Both the line below containing "155.275 83.82 180))" and the line containing "(at 146.05 96.52 -90)", along with every line between them, should be repeated exactly; no other line belongs in the answer.

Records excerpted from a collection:
BEGIN

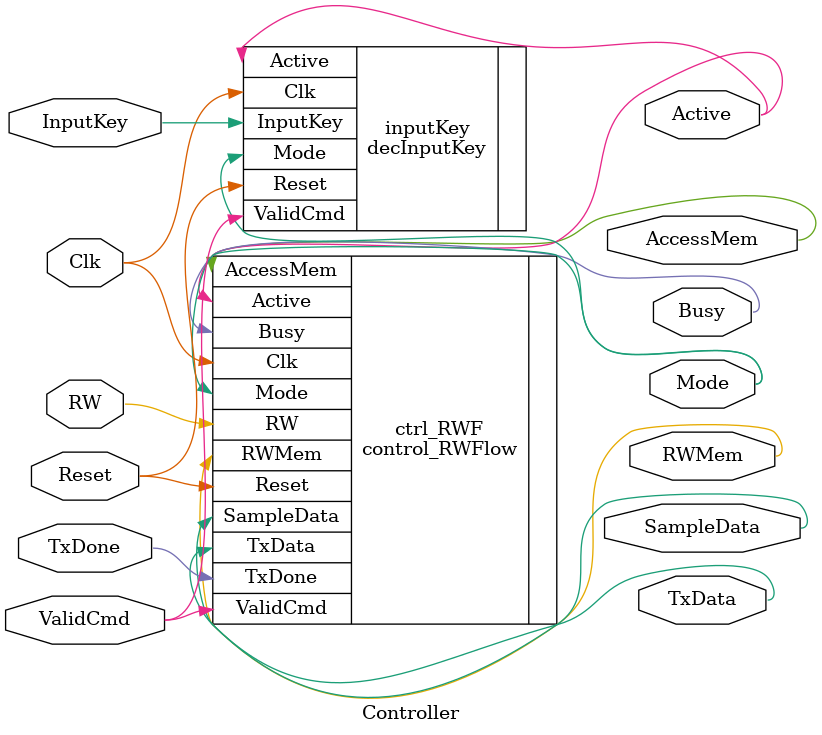
<source format=sv>
`include "decInputKey.sv"
`include "control_RWFlow.sv"

module Controller(
    input InputKey,
    input ValidCmd,
    input RW,
    input TxDone,
    input Clk,
    input Reset,
    output Active,
    output Mode,
    output AccessMem,
    output RWMem,
    output SampleData,
    output TxData,
    output Busy
);

    decInputKey inputKey(
        .InputKey(InputKey),
        .ValidCmd(ValidCmd),
        .Reset(Reset),
        .Clk(Clk),
        .Active(Active),
        .Mode(Mode)
    );
    
    control_RWFlow ctrl_RWF(
        .ValidCmd(ValidCmd),
        .RW(RW),
        .Active(Active),
        .Mode(Mode),
        .TxDone(TxDone),
        .Clk(Clk),
        .Reset(Reset),
        .AccessMem(AccessMem),
        .RWMem(RWMem),
        .SampleData(SampleData),
        .TxData(TxData),
        .Busy(Busy)
    );

endmodule
</source>
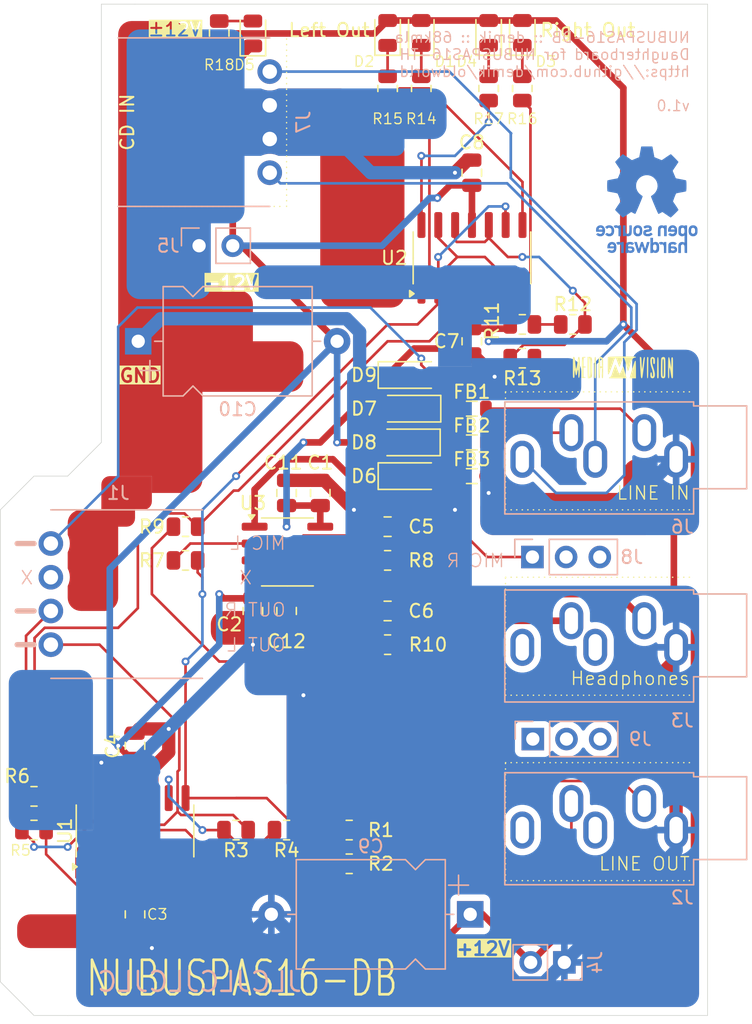
<source format=kicad_pcb>
(kicad_pcb
	(version 20240108)
	(generator "pcbnew")
	(generator_version "8.0")
	(general
		(thickness 1.6)
		(legacy_teardrops no)
	)
	(paper "A4")
	(title_block
		(title "NUBUSPAS16-DB")
		(date "2024-03-28")
		(rev "1.0")
		(company "Lostwave")
		(comment 1 "https://github.com/demik/oldworld")
		(comment 2 "https://68kmla.org/bb/index.php?threads/nubuspas16-db-a-daughterboard-hack-to-restore-some-functionality-of-a-standalone-mediavision-pas16.47076")
	)
	(layers
		(0 "F.Cu" signal)
		(31 "B.Cu" signal)
		(33 "F.Adhes" user "F.Adhesive")
		(34 "B.Paste" user)
		(35 "F.Paste" user)
		(36 "B.SilkS" user "B.Silkscreen")
		(37 "F.SilkS" user "F.Silkscreen")
		(38 "B.Mask" user)
		(39 "F.Mask" user)
		(40 "Dwgs.User" user "User.Drawings")
		(44 "Edge.Cuts" user)
		(45 "Margin" user)
		(46 "B.CrtYd" user "B.Courtyard")
		(47 "F.CrtYd" user "F.Courtyard")
		(48 "B.Fab" user)
		(49 "F.Fab" user)
	)
	(setup
		(stackup
			(layer "F.SilkS"
				(type "Top Silk Screen")
			)
			(layer "F.Paste"
				(type "Top Solder Paste")
			)
			(layer "F.Mask"
				(type "Top Solder Mask")
				(thickness 0.01)
			)
			(layer "F.Cu"
				(type "copper")
				(thickness 0.035)
			)
			(layer "dielectric 1"
				(type "core")
				(thickness 1.51)
				(material "FR4")
				(epsilon_r 4.5)
				(loss_tangent 0.02)
			)
			(layer "B.Cu"
				(type "copper")
				(thickness 0.035)
			)
			(layer "B.Mask"
				(type "Bottom Solder Mask")
				(thickness 0.01)
			)
			(layer "B.Paste"
				(type "Bottom Solder Paste")
			)
			(layer "B.SilkS"
				(type "Bottom Silk Screen")
			)
			(copper_finish "None")
			(dielectric_constraints no)
		)
		(pad_to_mask_clearance 0)
		(allow_soldermask_bridges_in_footprints no)
		(pcbplotparams
			(layerselection 0x00010fc_ffffffff)
			(plot_on_all_layers_selection 0x0000000_00000000)
			(disableapertmacros no)
			(usegerberextensions no)
			(usegerberattributes yes)
			(usegerberadvancedattributes yes)
			(creategerberjobfile yes)
			(dashed_line_dash_ratio 12.000000)
			(dashed_line_gap_ratio 3.000000)
			(svgprecision 4)
			(plotframeref no)
			(viasonmask no)
			(mode 1)
			(useauxorigin no)
			(hpglpennumber 1)
			(hpglpenspeed 20)
			(hpglpendiameter 15.000000)
			(pdf_front_fp_property_popups yes)
			(pdf_back_fp_property_popups yes)
			(dxfpolygonmode yes)
			(dxfimperialunits yes)
			(dxfusepcbnewfont yes)
			(psnegative no)
			(psa4output no)
			(plotreference yes)
			(plotvalue yes)
			(plotfptext yes)
			(plotinvisibletext no)
			(sketchpadsonfab no)
			(subtractmaskfromsilk no)
			(outputformat 1)
			(mirror no)
			(drillshape 1)
			(scaleselection 1)
			(outputdirectory "")
		)
	)
	(net 0 "")
	(net 1 "unconnected-(J2-PadTN)")
	(net 2 "/LINE_OUT_R")
	(net 3 "GND")
	(net 4 "/LINE_OUT_L")
	(net 5 "unconnected-(J2-PadRN)")
	(net 6 "Net-(U1A--)")
	(net 7 "Net-(U1B--)")
	(net 8 "/PAS_OUT_L")
	(net 9 "Net-(U3A--)")
	(net 10 "+12V")
	(net 11 "/HEAD_OUT_L")
	(net 12 "/PAS_OUT_R")
	(net 13 "Net-(U3B--)")
	(net 14 "/HEAD_OUT_RIGHT")
	(net 15 "Net-(D1-K)")
	(net 16 "-12V")
	(net 17 "Net-(D2-K)")
	(net 18 "Net-(D3-K)")
	(net 19 "Net-(D4-K)")
	(net 20 "unconnected-(J1-Pin_3-Pad3)")
	(net 21 "Net-(U2A-+)")
	(net 22 "Net-(U2C-+)")
	(net 23 "Net-(R14-Pad1)")
	(net 24 "Net-(R15-Pad1)")
	(net 25 "Net-(R16-Pad1)")
	(net 26 "Net-(R17-Pad1)")
	(net 27 "unconnected-(J3-PadRN)")
	(net 28 "unconnected-(J3-PadTN)")
	(net 29 "Net-(U1C--)")
	(net 30 "/BUFF_X2_L")
	(net 31 "Net-(U1D--)")
	(net 32 "/BUFF_X2_R")
	(net 33 "/LINE_IN_L")
	(net 34 "/LINE_IN_R")
	(net 35 "Net-(FB3-Pad2)")
	(net 36 "/CD_IN_R")
	(net 37 "/CD_IN_L")
	(net 38 "Net-(D5-A)")
	(net 39 "unconnected-(J8-Pin_2-Pad2)")
	(net 40 "unconnected-(J8-Pin_3-Pad3)")
	(net 41 "unconnected-(J9-Pin_2-Pad2)")
	(net 42 "unconnected-(J9-Pin_1-Pad1)")
	(net 43 "unconnected-(J9-Pin_3-Pad3)")
	(net 44 "/PAS_MIC_L")
	(net 45 "/PAS_MIC_R")
	(footprint "Capacitor_SMD:C_0805_2012Metric" (layer "F.Cu") (at 160.02 63.5 90))
	(footprint "Diode_SMD:D_SOD-123" (layer "F.Cu") (at 155.32 86.36))
	(footprint "Inductor_SMD:L_0805_2012Metric" (layer "F.Cu") (at 160.02 83.82 180))
	(footprint "LED_SMD:LED_0805_2012Metric" (layer "F.Cu") (at 161.29 52.9675 90))
	(footprint "Diode_SMD:D_SOD-123" (layer "F.Cu") (at 155.32 81.28 180))
	(footprint "Resistor_SMD:R_0805_2012Metric" (layer "F.Cu") (at 153.67 92.71))
	(footprint "Capacitor_SMD:C_0805_2012Metric" (layer "F.Cu") (at 134.62 119.38 -90))
	(footprint "Resistor_SMD:R_0805_2012Metric" (layer "F.Cu") (at 140.97 52.9825 90))
	(footprint "LOGO" (layer "F.Cu") (at 171.45 78.105))
	(footprint "Resistor_SMD:R_0805_2012Metric" (layer "F.Cu") (at 163.83 57.15 90))
	(footprint "Package_SO:SOIC-8_3.9x4.9mm_P1.27mm" (layer "F.Cu") (at 146.115 92.075))
	(footprint "Resistor_SMD:R_0805_2012Metric" (layer "F.Cu") (at 153.67 57.15 90))
	(footprint "Resistor_SMD:R_0805_2012Metric" (layer "F.Cu") (at 150.7725 113.03))
	(footprint "MountingHole:MountingHole_3.2mm_M3" (layer "F.Cu") (at 167.64 60.96))
	(footprint "Resistor_SMD:R_0805_2012Metric" (layer "F.Cu") (at 138.43 92.71 180))
	(footprint "Inductor_SMD:L_0805_2012Metric" (layer "F.Cu") (at 160.02 81.28 180))
	(footprint "MountingHole:MountingHole_3.2mm_M3" (layer "F.Cu") (at 142.24 106.68))
	(footprint "Package_SO:SOIC-14_3.9x8.7mm_P1.27mm" (layer "F.Cu") (at 160.0325 69.915 90))
	(footprint "Package_SO:SOIC-14_3.9x8.7mm_P1.27mm" (layer "F.Cu") (at 134.62 113.095 90))
	(footprint "LED_SMD:LED_0805_2012Metric" (layer "F.Cu") (at 153.67 52.9675 90))
	(footprint "Resistor_SMD:R_0805_2012Metric" (layer "F.Cu") (at 127 113.03 180))
	(footprint "Inductor_SMD:L_0805_2012Metric" (layer "F.Cu") (at 160.02 86.36))
	(footprint "Resistor_SMD:R_0805_2012Metric" (layer "F.Cu") (at 161.29 57.15 90))
	(footprint "Capacitor_SMD:C_0805_2012Metric" (layer "F.Cu") (at 143.51 96.52 -90))
	(footprint "LED_SMD:LED_0805_2012Metric" (layer "F.Cu") (at 163.83 52.9675 90))
	(footprint "Resistor_SMD:R_0805_2012Metric" (layer "F.Cu") (at 142.24 113.03 180))
	(footprint "Capacitor_SMD:C_0805_2012Metric" (layer "F.Cu") (at 148.59 87.63 90))
	(footprint "Diode_SMD:D_SOD-123" (layer "F.Cu") (at 155.275 83.82 180))
	(footprint "Resistor_SMD:R_0805_2012Metric" (layer "F.Cu") (at 163.83 77.47))
	(footprint "Resistor_SMD:R_0805_2012Metric" (layer "F.Cu") (at 138.43 90.17 180))
	(footprint "Resistor_SMD:R_0805_2012Metric" (layer "F.Cu") (at 150.7725 115.57))
	(footprint "Capacitor_SMD:C_0805_2012Metric" (layer "F.Cu") (at 153.67 96.52))
	(footprint "Resistor_SMD:R_0805_2012Metric" (layer "F.Cu") (at 156.21 57.15 90))
	(footprint "Resistor_SMD:R_0805_2012Metric" (layer "F.Cu") (at 167.64 74.93))
	(footprint "LED_SMD:LED_0805_2012Metric" (layer "F.Cu") (at 156.21 52.9675 90))
	(footprint "Diode_SMD:D_SOD-123" (layer "F.Cu") (at 155.32 78.74))
	(footprint "Resistor_SMD:R_0805_2012Metric" (layer "F.Cu") (at 153.67 99.06))
	(footprint "Capacitor_SMD:C_0805_2012Metric"
		(layer "F.Cu")
		(uuid "b1b16086-35e3-4213-8967-e1a41586d8db")
		(at 146.05 96.52 -90)
		(descr "Capacitor SMD 0805 (2012 Metric), square (rectangular) end terminal, IPC_7351 nominal, (Body size source: IPC-SM-782 page 76, https://www.pcb-3d.com/wordpress/wp-content/uploads/ipc-sm-782a_amendment_1_and_2.pdf, https://docs.google.com/spreadsheets/d/1BsfQQcO9C6DZCsRaXUlFlo91Tg2WpOkGARC1WS5S8t0/edit?usp=sharing), generated with kicad-footprint-generator")
		(tags "capacitor")
		(pro
... [301508 chars truncated]
</source>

END

EXPECTED OUTPUT:
	(footprint "Diode_SMD:D_SOD-123" (layer "F.Cu") (at 155.275 83.82 180))
	(footprint "Resistor_SMD:R_0805_2012Metric" (layer "F.Cu") (at 163.83 77.47))
	(footprint "Resistor_SMD:R_0805_2012Metric" (layer "F.Cu") (at 138.43 90.17 180))
	(footprint "Resistor_SMD:R_0805_2012Metric" (layer "F.Cu") (at 150.7725 115.57))
	(footprint "Capacitor_SMD:C_0805_2012Metric" (layer "F.Cu") (at 153.67 96.52))
	(footprint "Resistor_SMD:R_0805_2012Metric" (layer "F.Cu") (at 156.21 57.15 90))
	(footprint "Resistor_SMD:R_0805_2012Metric" (layer "F.Cu") (at 167.64 74.93))
	(footprint "LED_SMD:LED_0805_2012Metric" (layer "F.Cu") (at 156.21 52.9675 90))
	(footprint "Diode_SMD:D_SOD-123" (layer "F.Cu") (at 155.32 78.74))
	(footprint "Resistor_SMD:R_0805_2012Metric" (layer "F.Cu") (at 153.67 99.06))
	(footprint "Capacitor_SMD:C_0805_2012Metric"
		(layer "F.Cu")
		(uuid "b1b16086-35e3-4213-8967-e1a41586d8db")
		(at 146.05 96.52 -90)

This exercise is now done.